Welcome to the Johns Hopkins University Infectious Disease Dynamics COVID-19 Working Group's covid_deaths_and_data
, a repository which holds the package DaCODeBED
and sample data from the JHU CSSE COVID-19 Data Repository.
DaCODeBED (Data Correction using Outlier Detection and Back-Distribution for Epidemiological Data) is an R-Package that performs corrections on epidemiological time series data. It removes data dumps which occur during the reporting of outbreaks and back distributes the extra reported numbers over a given time frame to aid with infectious disease outbreak management efforts like disease projections and intervention and scenario planning using SEIR models.
DaCODeBED has two usable functions – outlier_detection() and death_distribution().
This function takes two input arguments:
- date - a column of dates
- incidD - the number of reported data on that day.
Both the arguments should be of the same length. It returns a vector of 1’s and 0’s with length equal to the input arguments. Each element represents if the reported deaths on a given date is a data dump (1) or not (0).

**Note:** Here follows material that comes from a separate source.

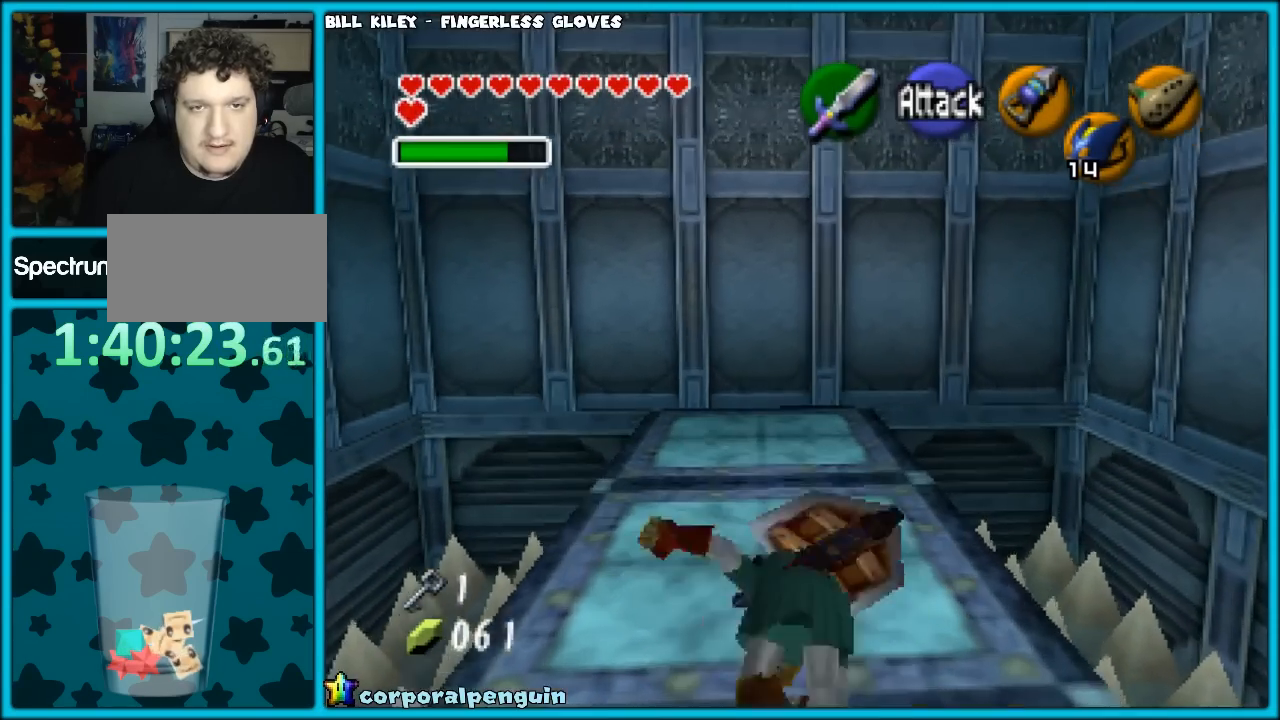
{"buttons": [], "left_stick": "down", "events": [[217, "left_stick", "center"], [383, "left_stick", "down"]]}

This function takes three input arguments:
- date - a column of dates
- incidD - the number of reported data on that day
- pois_out - a column of 1’s and 0’s indicating if each reported data is an outlier or not.
The function also takes optional arguments depending upon the method of back distribution to be used:
- use_cases - a Boolean variable (default = FALSE) which indicates if additional data (for example cases if reported data is deaths) is provided to determine the back distribution ratio. If FALSE, the back distribution will take place using the original reported data (incidD).
- incidI - the additional data which must be provided if use_cases is TRUE to determine the back distribution ratio.
- cases_lag - this is the time period by which the supporting data is ahead of the target data in weeks. It defaults to 3 weeks.
- support - a Boolean variable (default =FALSE) which indicates if additional data is provided to help with outlier identification, informing about the extra reported data (if present), and the date till which the extra deaths must be distributed (if present).
- out_sup - if support is TRUE, it is a column of 1’s and 0’s indicating if each reported data is an outlier or not according to the supplementary data set provided.
- diff - if support is TRUE, it is a column which indicates the number of extra numbers reported on that day according to the supplementary data set provided. If this is not provided but just an outlier is indicated by out_sup the extra reports are calculated on its own. For outlier points where extra reports are not mentioned and the non-outlier points the value of diff should be zero.
- low_date - if support is TRUE, it is a column with dates which indicate the date till which the extra reports calculated using diff or by the function (if diff is not present for that given point) should be distributed to. If the dates are not mentioned the date to be back distributed will be calculated automatically. For outlier points where low_date is not present and non-outlier points the value should be NA.
The sample data is processed data from the JHU CSSE COVID-19 Data Repository which is present in the data
folder. All the data is summarised weekly. The following data sets are present:
- Weekly_Cases_JHU-CSSE.csv – consists of the reported COVID-19 Cases for all 50 states plus Washington D.C. and Puerto Rico
- Weekly_Deaths_JHU-CSSE.csv – consists of the reported COVID-19 Deaths for all 50 states plus Washington D.C. and Puerto Rico
- Weekly_Deaths_JHU-CSSE_CorrectionRecords.csv – consists of the reported COVID-19 Deaths for all 50 states plus Washington D.C. and Puerto Rico along with indications of data points being data dumps along with the number of deaths dumped and the period they belong to.
- Weekly_Deaths_JHU-CSSE_Final_Gold_Standard_Outliers.csv - consists of the reported COVID-19 Deaths for all 50 states plus Washington D.C. and Puerto Rico along with indicators of the data points being data dumps which can be treated as gold standard outliers.
- Weekly_Deaths_JHU-CSSE_Visual_Outliers.csv - consists of the reported COVID-19 Deaths for all 50 states plus Washington D.C. and Puerto Rico along with indicators of the data points being data dumps identified visually.
This open-source project is licensed under GPL v3.0.